5G cell phone modems, keyboard controllers, and questionable "inventions" make it to the Apple World Today News Update podcast:
- Intel outlines its new modem chip roadmap, including 5G NR modems that could be used in Apple products by 2019-2020
- IK Multimedia announced two new keyboard controllers for use with iOS, Mac, and Windows
- We take a jaundiced look at some of the other items on Time's "25 best inventions of 2017" list
The text version of the podcast can be read below. To listen to the podcast here, click the play button on the player below. Apple News readers need to visit Apple World Today in order to listen to the podcast.
This is Steve Sande for Apple World Today, and you’re listening to the AWT News Update podcast for Thursday, November 16th, 2017.
Today, Intel announced it’s wireless product roadmap, and there’s a good chance that Apple will decide to use the company’s broadband chips in the future due to a long-standing battle with existing chip provider Qualcomm. Intel is really planning for the future, with the Intel XMM 8000 series, which is its first line of 5G new radio (5G NR) multi-mode modems as well as the Intel XMM 7660 — an LTE modem. The company has apparently successfully completed a full end-to-end 5G call based on prototypes, which opens the door for deployment of 5G cell systems in 2019. What’s fascinating is that Intel is expecting “broad deployment” of gigabit-class 5G services in 2020 — that’s a little over two years away, folks. Why is this important to Apple users? Well, unless Qualcomm is taken over by Broadcom or Qualcomm decides to kiss and make up to Apple, chances are good that future iPhone, iPad and Apple Watch modems will be made by Intel.

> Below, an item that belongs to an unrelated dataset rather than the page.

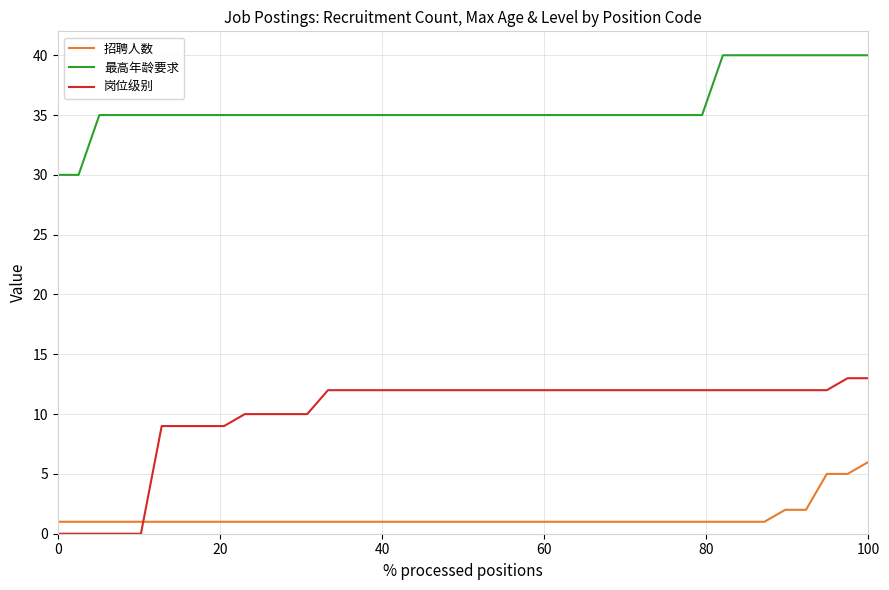

Which series has the largest total across all categories?

最高年龄要求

Perhaps you’ve always wanted to learn to play piano, or maybe you’re an accomplished keyboardist who wants to work with Digital Audio Workstations like Logic Pro, Ableton Live or Garage Band. IK Multimedia, which makes a lot of music-related hardware for Apple fans, today announced the new iRig Keys I/O, described as a keyboard controller range that features a built-in audio interface. iRig Keys I/O can be purchased in either 25 or 49 key versions, with a synth-action keybed and a 96kHz/24-bit audio interface with a preamp that lets users record their instruments and mics via a combo 1/4-inch/XLR input. The keyboards have controls such as velocity sensitive multicolored pads, programmable touch-sensitive sliders, buttons and assignable knobs. What’s perfect for Apple users is that the iRig Keys I/O is Apple certified MFi hardware that will work with all iOS devices with a Lightning port. There’s also a USB cable for connecting to Macs. iRig Keys I/O is available from the IK Multimedia online store and authorized dealers for $199.99 for the 25-key version and $299.99 for the 49-key version.
Hey, personal opinion here. I wouldn’t get too excited about the Time magazine 25 best inventions of 2017 list and the fact that the iPhone X is on the list. There is more than one questionable item on that list. First, they chose a creepy and expensive little robot that can’t get you a beer out of the fridge as the number 1 item, and they refer to Amazon Echo and Google Home as personal robots. Sorry, robots have got to be able to move around… Next, they got excited about Halo Top, an expensive “guilt-free” ice cream that still tops out at about 360 calories per pint. Next, Time lauded the Ember Mug, an $80 — I am not making this up — temperature controlled coffee mug. The Tesla Model 3 is on the list, a car that is so far not making it out of the factory due to production issues that could bury the company. Some of the other items on the list are actually pretty cool, others are outright stupid - we’ll let you make your pick by giving you a link to the article here. But when one of the other items in the 2017 list is a generic “Fidget spinner”, I realized that Time has absolutely no believability as a source of information on “best inventions”.
That’s all for today; I’ll be back tomorrow afternoon with another edition of the AWT News Update.